** Page extract follows **

Houston Megafactory included in US$25 billion Capex spend over two years
In the second earnings call since CEO, Elon Musk, announced a change in Tesla’s mission statement from ‘accelerating the world’s transition to sustainable energy’ to ‘amazing abundance,’ the company co-founder and self-styled ‘Technoking’ said demand for the Megapack grid-scale BESS product line is “very strong,” and that the company was “excited to begin production of Megapack 3 later this year in our new world-class factory outside Houston.”
The third-generation Megapack is designed for integration into the new Megablock configuration, which includes integrated transformer hardware and allows multiple units to connect in a single cluster up to 20MWh of capacity.
Tesla’s third so-called Megafactory joins its California facility, which has already ramped to its planned 40GWh annual production capacity and the company’s site in Shanghai, China, which is currently at 20GWh annual capacity but also intended for ramp-up to the same size as its counterpart in the US.
Meanwhile, the Powerwall residential product continues to be produced at the original Nevada Gigafactory, with an annual production capacity of around 6GWh, according to an investor deck.
The factory in Texas is one of six the company is investing in currently across its business lines. Alongside robotics and AI chip research investments, CFO Taneja said Tesla expects to spend US$25 billion in Capex across the 2025-2026 timeframe.

** End of Page extract **
** Task data follows **

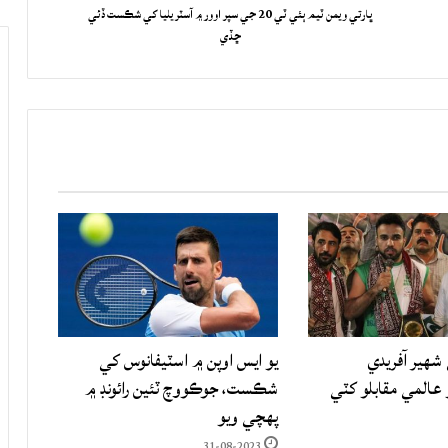
ڀارتي ويمن ٽيم ٻئي ٽي 20 جي سپر اوور ۾ آسٽريليا کي شڪست ڏئي
ڇڏي
شهير آفريدي
يو ايس اوپن ۾ اسٽيفانوس کي
المي مقابلو کٽي
شڪست، جوڪووچ ٽئين رائونڊ ۾
پهچي ويو
31-08-2023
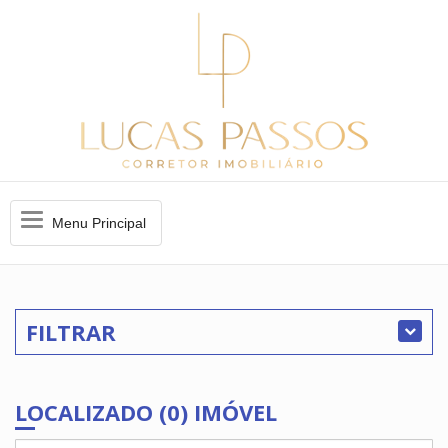
Menu
Menu Principal
Principal
FILTRAR
LOCALIZADO (0) IMÓVEL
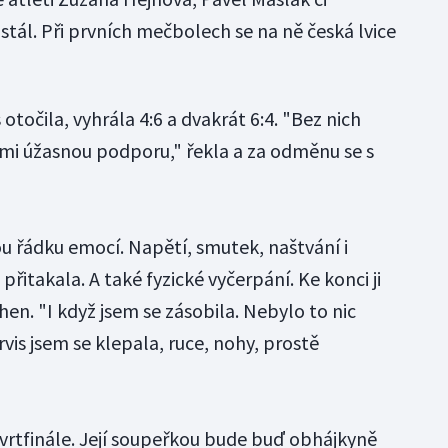
stál. Při prvních mečbolech se na ně česká lvice
otočila, vyhrála 4:6 a dvakrát 6:4. "Bez nich
i mi úžasnou podporu," řekla a za odměnu se s
 řádku emocí. Napětí, smutek, naštvání i
přitakala. A také fyzické vyčerpání. Ke konci ji
hen. "I když jsem se zásobila. Nebylo to nic
vis jsem se klepala, ruce, nohy, prostě
tvrtfinále. Její soupeřkou bude buď obhájkyně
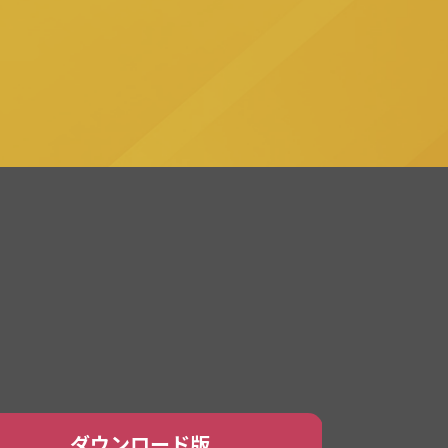
ダウンロード
版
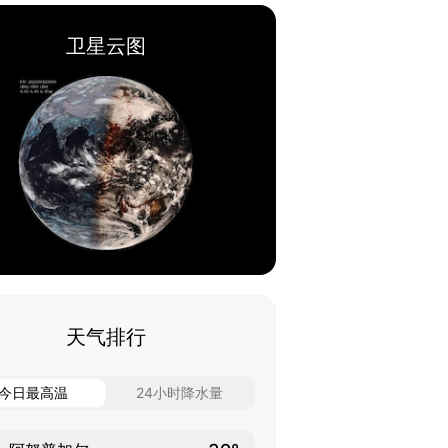
卫星云图
天气排行
今日最高温
24小时降水量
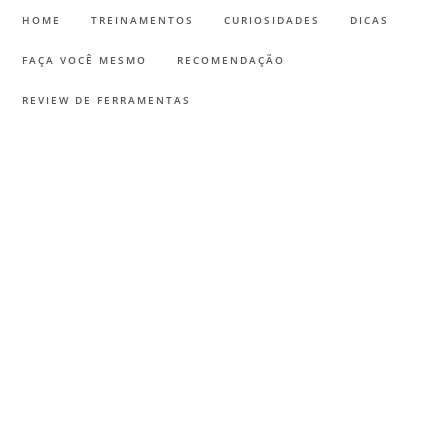
HOME
TREINAMENTOS
CURIOSIDADES
DICAS
FAÇA VOCÊ MESMO
RECOMENDAÇÃO
REVIEW DE FERRAMENTAS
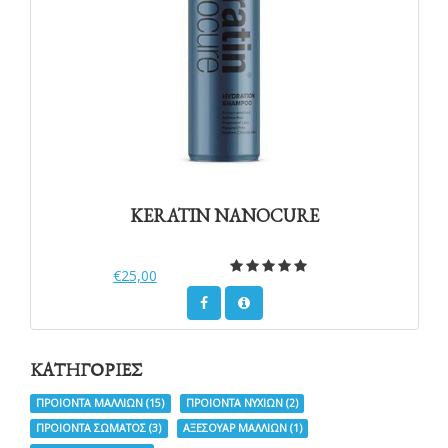
KERATIN NANOCURE
€25,00
ΚΑΤΗΓΟΡΙΕΣ
ΠΡΟΙΟΝΤΑ ΜΑΛΛΙΩΝ
(15)
ΠΡΟΙΟΝΤΑ ΝΥΧΙΩΝ
(2)
ΠΡΟΙΟΝΤΑ ΣΩΜΑΤΟΣ
(3)
ΑΞΕΣΟΥΑΡ ΜΑΛΛΙΩΝ
(1)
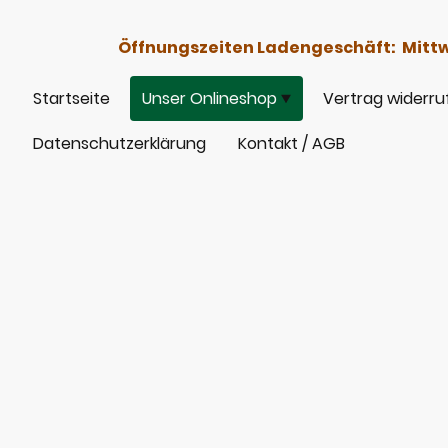
Öffnungszeiten Ladengeschäft: Mittwoc
Startseite
Unser Onlineshop
Vertrag widerru
Datenschutzerklärung
Kontakt / AGB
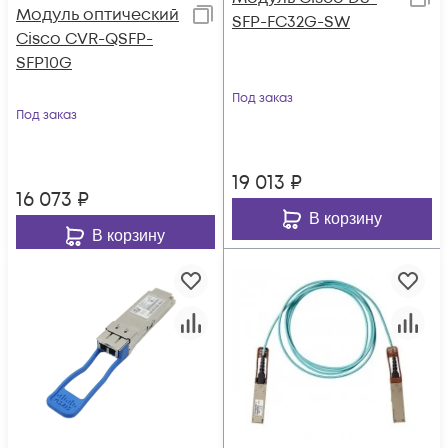
Модуль оптический
SFP-FC32G-SW
Cisco CVR-QSFP-
SFP10G
Под заказ
Под заказ
19 013
₽
16 073
₽
В корзину
В корзину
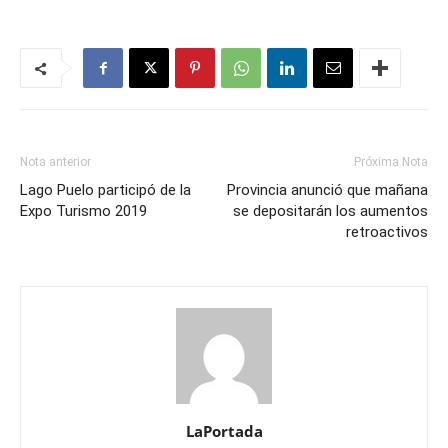
Nota anterior
Próxima Nota
Lago Puelo participó de la
Provincia anunció que mañana
Expo Turismo 2019
se depositarán los aumentos
retroactivos
LaPortada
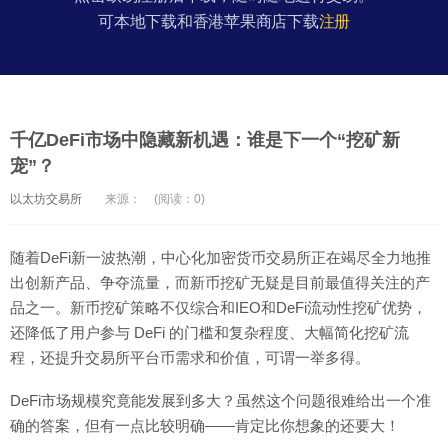
可本地下载和香港苹果商店下载
注册
千亿DeFi市场中隐藏新机遇：谁是下一个“挖矿新
宠”？
以太坊交易所
来源：
(阅读：0)
随着DeFi新一波热潮，中心化加密货币交易所正在竭尽全力地推
出创新产品、争夺流量，而新币挖矿无疑是目前最值得关注的产
品之一。新币挖矿策略不仅综合和IEO和DeFi流动性挖矿优势，
还降低了用户参与 DeFi 的门槛和复杂程度、大幅简化挖矿流
程，还提升交易所平台币需求和价值，可谓一举多得。
DeFi市场规模究竟能发展到多大？虽然这个问题很难给出一个准
确的答案，但有一点比较明确——肯定比你想象的还要大！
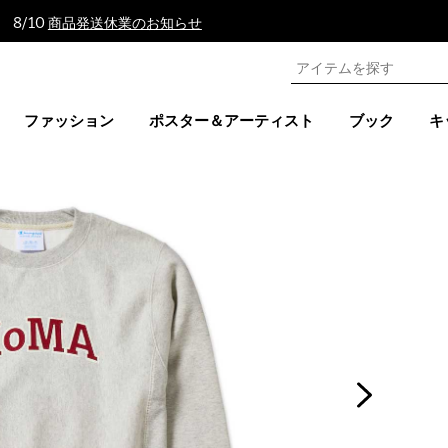
 8/10
商品発送休業のお知らせ
ファッション
ポスター＆アーティスト
ブック
キ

** End of Task data **

:: Work instructions ::
- A) Answer these questions from the Tesla Megafactory article:
(i) What annual production capacity has the California facility already reached?
(ii) What is the current annual capacity of the Shanghai site?
(iii) At which facility is the Powerwall produced?
- B) In the rows, rewrite the lines from the one with "Модуль оптический" through the end of the rows, replacing "Под заказ" with "В наличии" and leaving everything else unchanged. Give only those lines, without the picture markers.
The article and the rows are separate, unrelated material.

:: Answers to each task ::
- A)
(i) 40GWh
(ii) 20GWh
(iii) The original Nevada Gigafactory

- B)
Модуль оптический
SFP-FC32G-SW
Cisco CVR-QSFP-
SFP10G
В наличии
В наличии
19 013
₽
16 073
₽
В корзину
В корзину
Nota anterior
Próxima Nota
Lago Puelo participó de la
Provincia anunció que mañana
Expo Turismo 2019
se depositarán los aumentos
retroactivos
LaPortada
可本地下载和香港苹果商店下载
注册
千亿DeFi市场中隐藏新机遇：谁是下一个“挖矿新
宠”？
以太坊交易所
来源：
(阅读：0)
随着DeFi新一波热潮，中心化加密货币交易所正在竭尽全力地推
出创新产品、争夺流量，而新币挖矿无疑是目前最值得关注的产
品之一。新币挖矿策略不仅综合和IEO和DeFi流动性挖矿优势，
还降低了用户参与 DeFi 的门槛和复杂程度、大幅简化挖矿流
程，还提升交易所平台币需求和价值，可谓一举多得。
DeFi市场规模究竟能发展到多大？虽然这个问题很难给出一个准
确的答案，但有一点比较明确——肯定比你想象的还要大！
 8/10
商品発送休業のお知らせ
ファッション
ポスター＆アーティスト
ブック
キ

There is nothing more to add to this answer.